UNITED STATES SUPREME COURT AFFIRMS VALIDITY OF FIELD PREEMPTION AS A DEFENSE TO COMMON LAW TORT CLAIMS
On February 29, 2012, the United States Supreme Court refused to narrow field preemption jurisprudence, which provides a defense to common law tort claims. In Kurns v. Railroad FrictionProducts, Inc., U.S., No. 10-879, slip op. (U.S. Feb. 29, 2012), a railroad employee sought to recover damages for alleged exposure to asbestos in locomotives and locomotive parts. The district granted summary judgment for the defendants on the ground that the employee’s state-law claims were preempted by the federal Locomotive Inspection Act (LIA), 49 U.S.C. §20701, et seq. The Third Circuit Court of Appeals affirmed summary judgment.

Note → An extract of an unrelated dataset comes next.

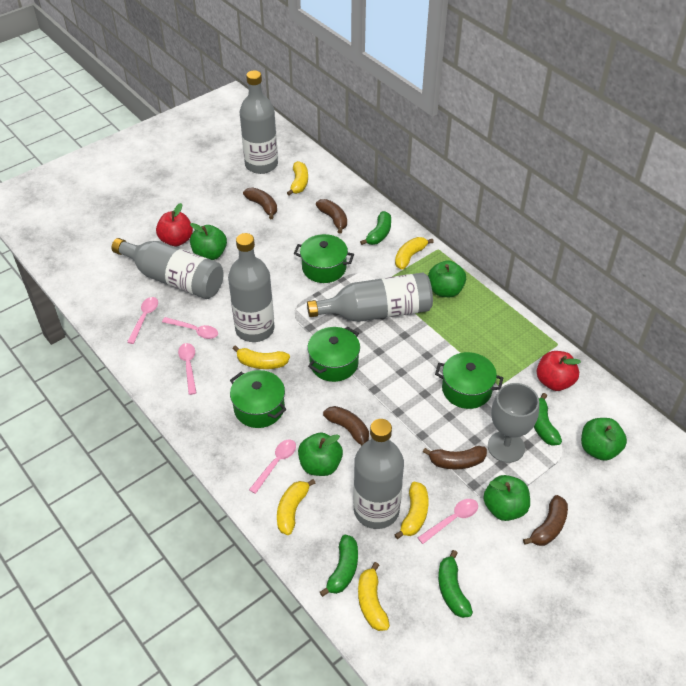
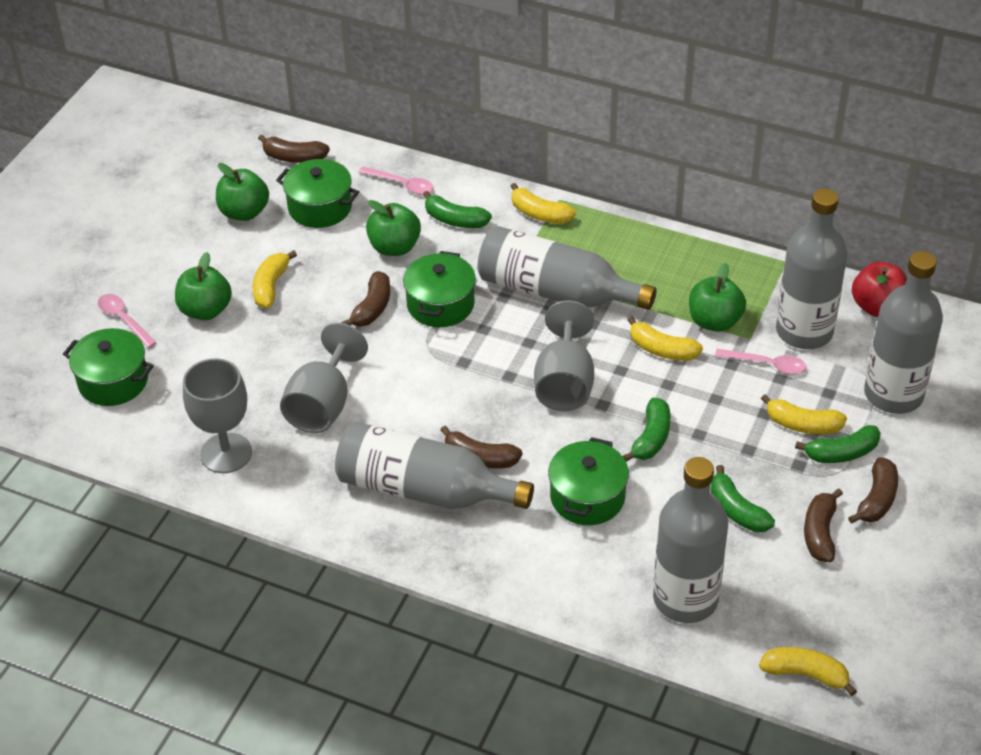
green apple: 5 -> 4
grey goblet: 1 -> 3
pink spoon: 5 -> 3
red apple: 2 -> 1
yellow banana: 6 -> 5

The United States Supreme Court affirmed the lower courts, holding that Plaintiff’s state-law design- defect and failure-to-warn claims fell within the field of locomotive equipment regulation pre-empted by the LIA as that field was defined in its prior decision, Napier v. Atlantic Coast Line R. Co., 272 U. S. 605, 2-11 (1926). In Napier, the Supreme Court held two state laws prescribing the use of locomotive equipment pre-empted by the LIA, concluding that the broad power conferred by the LIA on the Interstate Commerce Commission (the agency then vested with authority to carry out the LIA’s requirements) was a “general one” that “extends to the design, the construction and the material of every part of the locomotive and tender and of all appurtenances.” 272 U. S., at 611.
At the Supreme Court, the petitioners did not argue that Napier should be overruled. Instead, the petitioners argued that their claims fall outside the LIA’s pre-empted field. The Court rejected the petitioners’ various arguments, stating that Congress, in enacting the LIA, “manifest[ed] the intention to occupy the entire field of regulating locomotive equipment.” Id. Second, the Court held that the petitioners’ petitioners’ failure-to-warn claims were not directed at the equipment of locomotives, so they fell within the pre-empted field defined by Napier. Third, the Court found that Napier defined the pre- empted field on the basis of the physical elements regulated, not on the basis of the entity directly subject to regulation. Therefore, the Court rejected petitioners’ argument that the employee’s claims were not pre-empted because manufacturers were not regulated under the LIA when the employee was exposed to asbestos. Finally, contrary to petitioners’ argument, the Court held that the LIA’s pre-emptive scope is not limited to state legislation or regulation but extends to state common-law duties and standards of care directed to the subject of locomotive equipment.
Justice Thomas delivered the opinion of the Court in which Chief Justice Roberts and Justices Scalia, Kennedy, Alito, and Kagan joined. Justice Kagan filed a concurring opinion. Justice Sotomayor filed an opinion concurring in part and dissenting in part, in which Justices Ginsburg and Breyer joined.